Als Zahra in den hohen, weitläufigen Raum trat, hatte sie das Gefühl, in eine andere Welt einzutauchen. Bis zur Decke reichten die mit wertvollen, von Hand kopierten Büchern gefüllten Regale. Dazwischen hingen zeitgenössische Gemälde spanischer und italienischer Maler, auf denen Männer und Frauen abgebildet waren, was Zahra befremdete: Der Koran verbot ausdrücklich die Abbildung von Menschen und Tieren.
Boabdil führte sie zu der mit vielen Sitzkissen und zwei Diwanen ausgestatteten Sitzecke und bat sie, dort einen Moment auf ihn zu warten.
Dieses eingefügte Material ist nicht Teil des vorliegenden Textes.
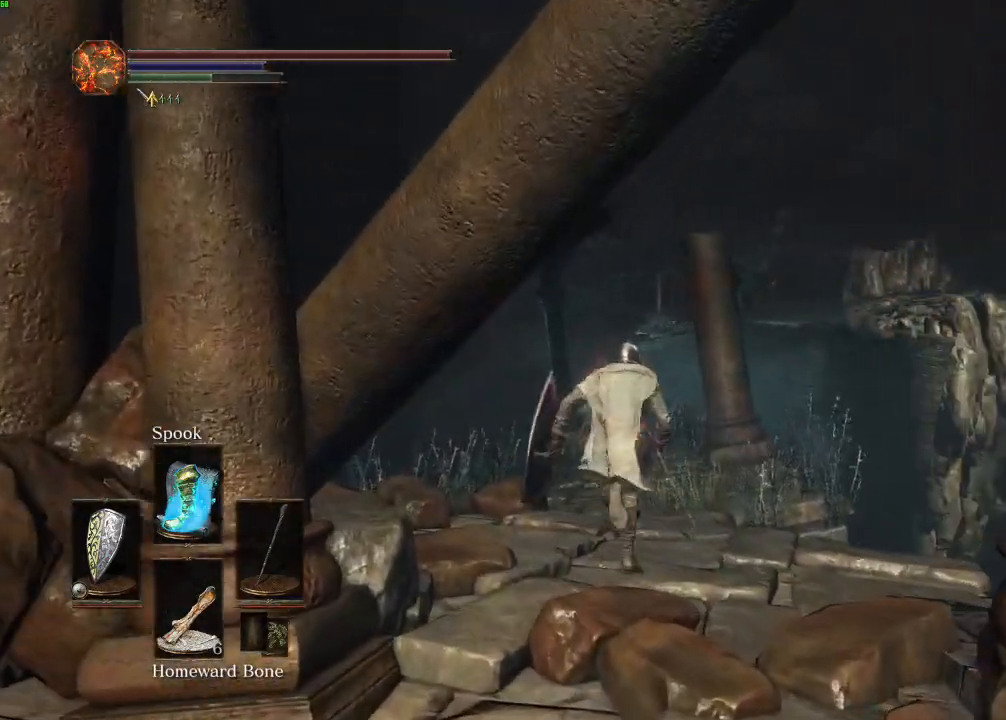
{"keys": ["space", "w"], "mouse": [], "events": [[167, "escape", "down"], [217, "escape", "up"], [283, "e", "down"], [367, "e", "up"]]}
Zahra ahnte, dass nun die Wachleute Grund hatten zu zittern.
Als Boabdil zurückkam, war seiner Miene nicht anzusehen, was sich draußen abgespielt hatte. Zumindest in dieser Hinsicht ist er ganz Aischas Sohn, dachte Zahra. Er reichte Zahra einen Umhang, mit dem sie ihren Oberkörper bedecken konnte, nahm ihnen gegenüber auf dem Diwan Platz und erkundigte sich bei Kafur nach dem Befinden seiner Mutter.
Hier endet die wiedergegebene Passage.